GR 35453; (September, 1989) (Digest)
G.R. No. 35453 September 15, 1989
INDUSTRIAL FINANCE CORPORATION, petitioner, vs. HON. SERGIO A.F. APOSTOL, Judge of the Court of First Instance of Rizal, Branch XVI, Quezon City, JUAN DELMENDO and HONORATA DELMENDO and JOAQUIN PADILLA and SOCORRO PADILLA, respondents.
FACTS
Spouses Joaquin and Socorro Padilla purchased three trucks on credit from Industrial Transport and Equipment, Inc., executing a promissory note secured by a chattel mortgage on the trucks and a real estate mortgage on their property. The seller subsequently endorsed the note and assigned the real estate mortgage to petitioner Industrial Finance Corporation (IFC), with the assignment duly annotated on the title. Due to the Padillas’ default, IFC filed a personal action for collection of a sum of money against Joaquin Padilla (Civil Case No. Q-14417) and obtained a favorable final judgment for the unpaid balance.

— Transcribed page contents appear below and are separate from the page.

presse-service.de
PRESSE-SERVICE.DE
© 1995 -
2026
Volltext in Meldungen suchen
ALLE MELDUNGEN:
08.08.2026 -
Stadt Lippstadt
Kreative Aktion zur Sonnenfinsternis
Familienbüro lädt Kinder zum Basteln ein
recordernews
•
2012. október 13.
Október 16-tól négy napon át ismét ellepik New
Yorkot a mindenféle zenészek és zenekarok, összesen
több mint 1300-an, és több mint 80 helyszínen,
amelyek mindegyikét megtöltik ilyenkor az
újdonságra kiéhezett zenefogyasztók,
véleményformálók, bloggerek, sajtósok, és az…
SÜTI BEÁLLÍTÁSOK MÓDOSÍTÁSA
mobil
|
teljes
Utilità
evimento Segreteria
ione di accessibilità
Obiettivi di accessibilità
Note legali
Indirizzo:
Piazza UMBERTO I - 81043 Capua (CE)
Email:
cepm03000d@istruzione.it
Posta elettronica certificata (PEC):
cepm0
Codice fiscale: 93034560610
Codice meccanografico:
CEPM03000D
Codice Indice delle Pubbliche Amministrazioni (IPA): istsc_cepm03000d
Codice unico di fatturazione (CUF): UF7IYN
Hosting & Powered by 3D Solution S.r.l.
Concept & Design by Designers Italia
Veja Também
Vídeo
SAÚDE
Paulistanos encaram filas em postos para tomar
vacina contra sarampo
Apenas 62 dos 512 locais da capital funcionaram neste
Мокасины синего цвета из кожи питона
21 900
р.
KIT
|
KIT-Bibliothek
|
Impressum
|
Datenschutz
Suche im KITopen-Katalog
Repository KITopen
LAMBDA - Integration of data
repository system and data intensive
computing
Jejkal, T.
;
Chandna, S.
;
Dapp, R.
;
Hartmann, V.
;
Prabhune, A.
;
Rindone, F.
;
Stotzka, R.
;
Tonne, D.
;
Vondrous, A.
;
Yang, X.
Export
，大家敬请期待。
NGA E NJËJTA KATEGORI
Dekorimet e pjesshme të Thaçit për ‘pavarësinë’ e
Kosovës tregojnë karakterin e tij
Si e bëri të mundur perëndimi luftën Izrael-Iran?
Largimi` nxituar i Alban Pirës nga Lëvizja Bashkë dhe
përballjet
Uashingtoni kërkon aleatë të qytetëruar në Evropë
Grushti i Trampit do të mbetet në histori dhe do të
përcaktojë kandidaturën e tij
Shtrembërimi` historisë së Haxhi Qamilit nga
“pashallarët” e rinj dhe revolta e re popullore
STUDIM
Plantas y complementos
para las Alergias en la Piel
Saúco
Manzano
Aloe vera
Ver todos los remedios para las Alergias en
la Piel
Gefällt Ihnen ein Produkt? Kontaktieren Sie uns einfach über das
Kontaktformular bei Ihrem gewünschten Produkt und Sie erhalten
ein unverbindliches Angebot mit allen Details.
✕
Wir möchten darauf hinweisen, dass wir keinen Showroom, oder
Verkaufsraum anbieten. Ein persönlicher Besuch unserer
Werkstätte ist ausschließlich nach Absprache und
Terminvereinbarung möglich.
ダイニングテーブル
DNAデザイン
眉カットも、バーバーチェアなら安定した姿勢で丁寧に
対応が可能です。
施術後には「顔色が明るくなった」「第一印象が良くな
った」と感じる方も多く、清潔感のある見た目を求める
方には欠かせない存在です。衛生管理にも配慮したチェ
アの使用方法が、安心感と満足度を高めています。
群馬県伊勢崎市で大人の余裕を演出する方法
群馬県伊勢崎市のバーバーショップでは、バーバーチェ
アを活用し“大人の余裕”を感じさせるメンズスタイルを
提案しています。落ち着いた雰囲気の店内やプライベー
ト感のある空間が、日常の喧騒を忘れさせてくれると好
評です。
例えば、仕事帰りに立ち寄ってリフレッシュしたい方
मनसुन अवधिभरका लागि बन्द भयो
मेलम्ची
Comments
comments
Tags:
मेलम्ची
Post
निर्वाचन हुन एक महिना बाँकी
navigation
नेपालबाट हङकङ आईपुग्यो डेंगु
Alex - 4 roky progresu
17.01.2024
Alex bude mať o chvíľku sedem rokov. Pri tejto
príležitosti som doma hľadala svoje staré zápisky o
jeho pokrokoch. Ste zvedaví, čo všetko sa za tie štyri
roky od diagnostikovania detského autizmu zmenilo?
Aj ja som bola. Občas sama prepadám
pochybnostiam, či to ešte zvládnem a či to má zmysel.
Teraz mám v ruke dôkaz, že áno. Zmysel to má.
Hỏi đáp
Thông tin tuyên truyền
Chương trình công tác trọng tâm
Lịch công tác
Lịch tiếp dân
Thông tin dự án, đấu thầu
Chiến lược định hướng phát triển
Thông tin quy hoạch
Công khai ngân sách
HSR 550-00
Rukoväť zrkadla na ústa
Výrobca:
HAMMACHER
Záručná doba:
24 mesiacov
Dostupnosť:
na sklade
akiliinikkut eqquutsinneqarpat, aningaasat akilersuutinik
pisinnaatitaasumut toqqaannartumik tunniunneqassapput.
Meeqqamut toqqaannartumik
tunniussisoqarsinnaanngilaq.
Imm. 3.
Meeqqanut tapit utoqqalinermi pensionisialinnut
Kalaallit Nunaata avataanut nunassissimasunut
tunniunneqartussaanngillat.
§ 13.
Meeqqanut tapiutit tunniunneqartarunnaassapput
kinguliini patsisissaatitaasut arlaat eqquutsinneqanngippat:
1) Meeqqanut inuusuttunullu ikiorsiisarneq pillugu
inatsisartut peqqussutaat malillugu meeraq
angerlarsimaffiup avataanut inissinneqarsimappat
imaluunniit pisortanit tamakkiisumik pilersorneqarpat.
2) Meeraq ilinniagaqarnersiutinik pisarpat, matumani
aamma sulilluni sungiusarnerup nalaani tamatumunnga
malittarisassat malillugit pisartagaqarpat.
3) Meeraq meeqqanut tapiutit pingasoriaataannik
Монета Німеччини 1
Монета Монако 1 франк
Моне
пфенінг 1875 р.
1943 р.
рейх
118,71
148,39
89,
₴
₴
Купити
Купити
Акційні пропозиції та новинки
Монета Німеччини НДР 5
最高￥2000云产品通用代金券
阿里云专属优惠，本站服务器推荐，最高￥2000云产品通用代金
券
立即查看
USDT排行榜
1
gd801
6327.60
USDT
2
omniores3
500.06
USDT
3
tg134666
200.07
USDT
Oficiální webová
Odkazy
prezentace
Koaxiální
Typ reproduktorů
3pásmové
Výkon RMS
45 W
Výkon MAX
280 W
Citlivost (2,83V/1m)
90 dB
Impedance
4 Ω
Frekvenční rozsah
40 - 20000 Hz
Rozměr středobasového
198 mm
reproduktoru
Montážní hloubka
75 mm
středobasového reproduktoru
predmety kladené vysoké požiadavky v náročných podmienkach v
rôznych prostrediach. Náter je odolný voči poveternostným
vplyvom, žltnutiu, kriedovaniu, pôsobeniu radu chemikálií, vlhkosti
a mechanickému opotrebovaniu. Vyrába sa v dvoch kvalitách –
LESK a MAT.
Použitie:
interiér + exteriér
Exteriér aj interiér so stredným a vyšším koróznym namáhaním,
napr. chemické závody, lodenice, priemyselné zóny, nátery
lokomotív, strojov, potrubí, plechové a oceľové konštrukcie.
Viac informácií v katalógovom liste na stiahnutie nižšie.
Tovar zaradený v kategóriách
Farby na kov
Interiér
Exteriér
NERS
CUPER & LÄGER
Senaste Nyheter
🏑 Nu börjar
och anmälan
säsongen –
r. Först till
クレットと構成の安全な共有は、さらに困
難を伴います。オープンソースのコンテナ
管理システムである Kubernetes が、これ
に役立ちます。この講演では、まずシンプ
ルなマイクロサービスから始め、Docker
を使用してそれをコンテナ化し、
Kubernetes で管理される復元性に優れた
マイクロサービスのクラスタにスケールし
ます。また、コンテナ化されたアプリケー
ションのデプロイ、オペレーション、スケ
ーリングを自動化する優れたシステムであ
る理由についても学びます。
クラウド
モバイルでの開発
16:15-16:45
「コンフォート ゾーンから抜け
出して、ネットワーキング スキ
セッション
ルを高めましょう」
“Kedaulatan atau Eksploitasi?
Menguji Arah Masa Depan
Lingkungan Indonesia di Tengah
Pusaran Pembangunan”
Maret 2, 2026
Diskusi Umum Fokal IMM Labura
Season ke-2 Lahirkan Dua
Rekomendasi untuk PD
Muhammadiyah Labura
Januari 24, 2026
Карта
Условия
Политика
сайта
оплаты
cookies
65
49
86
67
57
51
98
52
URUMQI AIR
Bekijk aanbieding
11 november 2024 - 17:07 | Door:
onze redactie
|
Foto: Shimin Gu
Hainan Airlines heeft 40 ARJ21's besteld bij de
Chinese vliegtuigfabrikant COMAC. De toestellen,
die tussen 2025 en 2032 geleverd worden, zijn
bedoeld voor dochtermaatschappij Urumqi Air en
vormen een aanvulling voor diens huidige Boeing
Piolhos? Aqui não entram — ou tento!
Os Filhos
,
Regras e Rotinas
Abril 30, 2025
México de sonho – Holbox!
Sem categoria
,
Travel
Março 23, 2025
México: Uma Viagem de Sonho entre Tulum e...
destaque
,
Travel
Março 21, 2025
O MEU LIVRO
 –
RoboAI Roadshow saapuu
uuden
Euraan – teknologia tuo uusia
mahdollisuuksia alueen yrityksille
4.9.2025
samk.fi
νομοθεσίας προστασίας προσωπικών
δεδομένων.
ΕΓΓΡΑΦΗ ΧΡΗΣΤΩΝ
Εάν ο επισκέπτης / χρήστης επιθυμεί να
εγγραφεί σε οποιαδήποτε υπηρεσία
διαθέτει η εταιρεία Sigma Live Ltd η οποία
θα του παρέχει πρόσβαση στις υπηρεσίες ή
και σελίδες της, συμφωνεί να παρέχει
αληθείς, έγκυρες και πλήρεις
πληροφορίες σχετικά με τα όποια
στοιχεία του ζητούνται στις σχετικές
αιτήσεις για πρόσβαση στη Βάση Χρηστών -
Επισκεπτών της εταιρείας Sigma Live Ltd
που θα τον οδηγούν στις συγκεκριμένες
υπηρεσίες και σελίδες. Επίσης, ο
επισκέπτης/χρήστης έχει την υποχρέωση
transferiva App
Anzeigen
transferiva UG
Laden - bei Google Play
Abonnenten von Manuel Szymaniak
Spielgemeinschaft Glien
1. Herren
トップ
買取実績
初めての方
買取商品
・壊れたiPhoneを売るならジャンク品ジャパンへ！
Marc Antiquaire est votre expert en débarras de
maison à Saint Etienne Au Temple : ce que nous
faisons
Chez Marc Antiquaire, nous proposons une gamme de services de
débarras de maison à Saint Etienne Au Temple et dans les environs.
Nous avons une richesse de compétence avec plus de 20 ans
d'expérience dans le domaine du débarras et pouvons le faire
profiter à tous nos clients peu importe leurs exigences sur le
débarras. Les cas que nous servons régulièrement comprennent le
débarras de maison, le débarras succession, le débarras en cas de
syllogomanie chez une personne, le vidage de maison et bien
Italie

Meanwhile, private respondents Juan and Honorata Delmendo acquired the mortgaged real property from the Padillas. They filed a complaint (Civil Case No. Q-15942) against IFC and the Padillas, seeking the cancellation of the mortgage lien on the title. The Delmendos argued that by electing to file a personal action for the debt, IFC had waived its right to enforce the real estate mortgage. The trial court granted the Delmendos’ motion for summary judgment, ordering the cancellation of the mortgage lien.
ISSUE
Whether the filing by a mortgage creditor of a personal action for the recovery of a debt constitutes a waiver of its right to enforce the real estate mortgage securing that debt.
RULING
Yes. The Supreme Court affirmed the summary judgment, ruling that IFC, by instituting and pursuing to finality a personal action for the collection of the debt, had waived and abandoned its mortgage lien. The Court reiterated the settled doctrine that a mortgage creditor has a single cause of action arising from the debtor’s non-payment. This single cause of action encompasses two potential remedies: a personal action for the debt or a real action to foreclose the mortgage. The creditor must elect one remedy; pursuit of one constitutes a waiver of the other.
The legal logic is grounded in preventing multiplicity of suits, vexation to the debtor, and the splitting of a single cause of action. As established in Bachrach Motor Co. v. Icarangal, the debt and the mortgage, though separate contracts, refer to a single obligation. A creditor who sues and obtains a personal judgment upon the credit chooses to hold the debtor personally liable, making all of the debtor’s properties, including the mortgaged asset, liable for execution. Consequently, the mortgage security is deemed relinquished. Since IFC secured a final money judgment against Padilla, it waived its right to foreclose on the specific mortgaged property. The Delmendos, as successors-in-interest, are therefore entitled to have the title cleared of the encumbrance. The Court found no error in the trial court’s application of this doctrine via summary judgment.